I think that the real fact that can be gleaned from reading this discussion is that we have yet to be given the perfect smartphone that we deserve. Each major platform (apple, rim, google, symbian) has its own 'must have' features that the others could learn from. There are also hardware features that shine for each manufacturer of equipment that if combined correctly would be ideal.
I want a smartphone to have:
A great screen (at least 640 x 360, high refresh rate, good backlight)
An easy to use keyboard... my preference is physical keys. It's far easier to access symbols and other extended characters with the Curve's physical keyboard than any onscreen keyboard I've seen, by holding down an 'alt' key while pressing another key to get the special character, rather than entering into a whole other set of keys just to get a dollar sign, for instance. Especially so for me because I use my phone more for the web than writing emails or other forms of natural conversation, so when I'm entering web addresses that have lots of slashes or other symbols, I want them to be easy to access.
Expandable memory.
Replaceable battery.
A standard 3.5 millimeter audio jack.
Decent camera with quality lens. Megapixels don't matter so much, lens quality does. My parents VGA camera on their 2 year old LG 5200 takes better pictures than my Curve's 2 megapixel camera - the colors are richer and the lens gathers more light. Google the phrase 'The Megapixel Myth' to learn why better lenses and optics are more important than megapixel resolution.
Workhorse processor. Lots of RAM. The Storm suffers with its 128mb of RAM compared to Apple's 512. I multitask all the time - switching between the browser and a PIN conversation, while listening to MP3s at the same time - I want it to be snappy.
Related to the above - give us custom softkeys on the side! I love that I can tie my side keys on my Curve to the application switcher or the MP3 player and toggle between apps I'm using without having to go to the main screen first.
An easy to use, configurable interface. That's a Blackberry strength right there - I love how everything is simple and clean - yet important, powerful options are a click away with the menu key.
Connectivity options - bluetooth, wifi, hell, give us infrared! Infrared ports are going out of style, unfortunately, but they allow for custom software to use the phone as a remote control!
Standard interface jacks like MiniUSB or MicroUSB, not some proprietary nonsense like the iphone, omnia, etc.
3g, of course.
SMS, MMS, push email, IM options, etc.
A clear, loud speakerphone/ringer.
Noise cancellation tech - a secondary microphone on the back side of the phone that listens to what's going on in the room you're in and cancels it out for the listener on the other end of the line so they don't hear the party in the background.
Accelerometer - whether the phone is touch screen or not.

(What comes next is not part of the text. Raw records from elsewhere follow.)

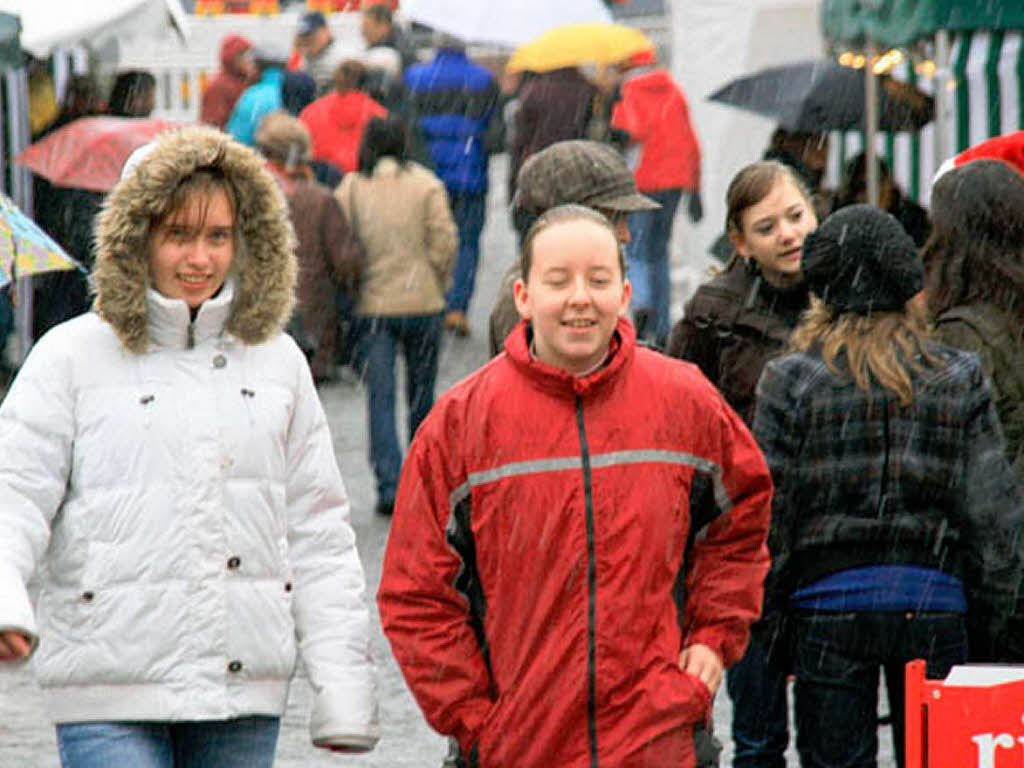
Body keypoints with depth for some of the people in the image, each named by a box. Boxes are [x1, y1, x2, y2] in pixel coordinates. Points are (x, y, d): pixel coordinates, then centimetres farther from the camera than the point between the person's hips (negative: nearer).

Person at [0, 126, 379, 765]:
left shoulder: (277, 362, 12)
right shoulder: (73, 357, 1)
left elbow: (318, 533, 13)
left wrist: (343, 682, 8)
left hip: (245, 694, 4)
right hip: (112, 698, -4)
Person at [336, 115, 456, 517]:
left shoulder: (350, 188, -1)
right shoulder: (426, 185, -3)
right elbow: (444, 241, -8)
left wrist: (352, 288, 9)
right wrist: (438, 286, 7)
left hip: (371, 306, 0)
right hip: (422, 303, 0)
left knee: (380, 398, 0)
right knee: (421, 394, 14)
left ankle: (389, 484, -12)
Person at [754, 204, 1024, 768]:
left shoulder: (790, 382, -5)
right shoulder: (960, 379, 0)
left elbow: (768, 511, -4)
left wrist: (766, 614, 6)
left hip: (829, 603, -1)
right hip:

Document viewing and manipulation, and file handling - a weak point of both the iphone and Blackberry is the inability to store and manage basic filetypes with a file manager - that's a Windows Mobile strength. Yes, WinMo has strengths too!
Decent voice command.
And here's a big one that Android has brought to the table - open architecture that's easy to develop for and unrestricted in terms of user choice as to what can be run on the device. That's the BIG black mark against Apple in my book. I can load whatever someone develops for WinMo on a Windows device and Microsoft be damned! I'd have to jailbreak an iphone to be able to install a custom modified or made-from-scratch web browser on it. Blackberry's halfway there in the sense that you have free choice as to what you can run, but the developer support's not there yet.
What meets the most of these critereon, as far as I can tell, is the Nokia N97, as far as I can tell. I'm confident that 2009 will bring us closer to the smartphone ideal!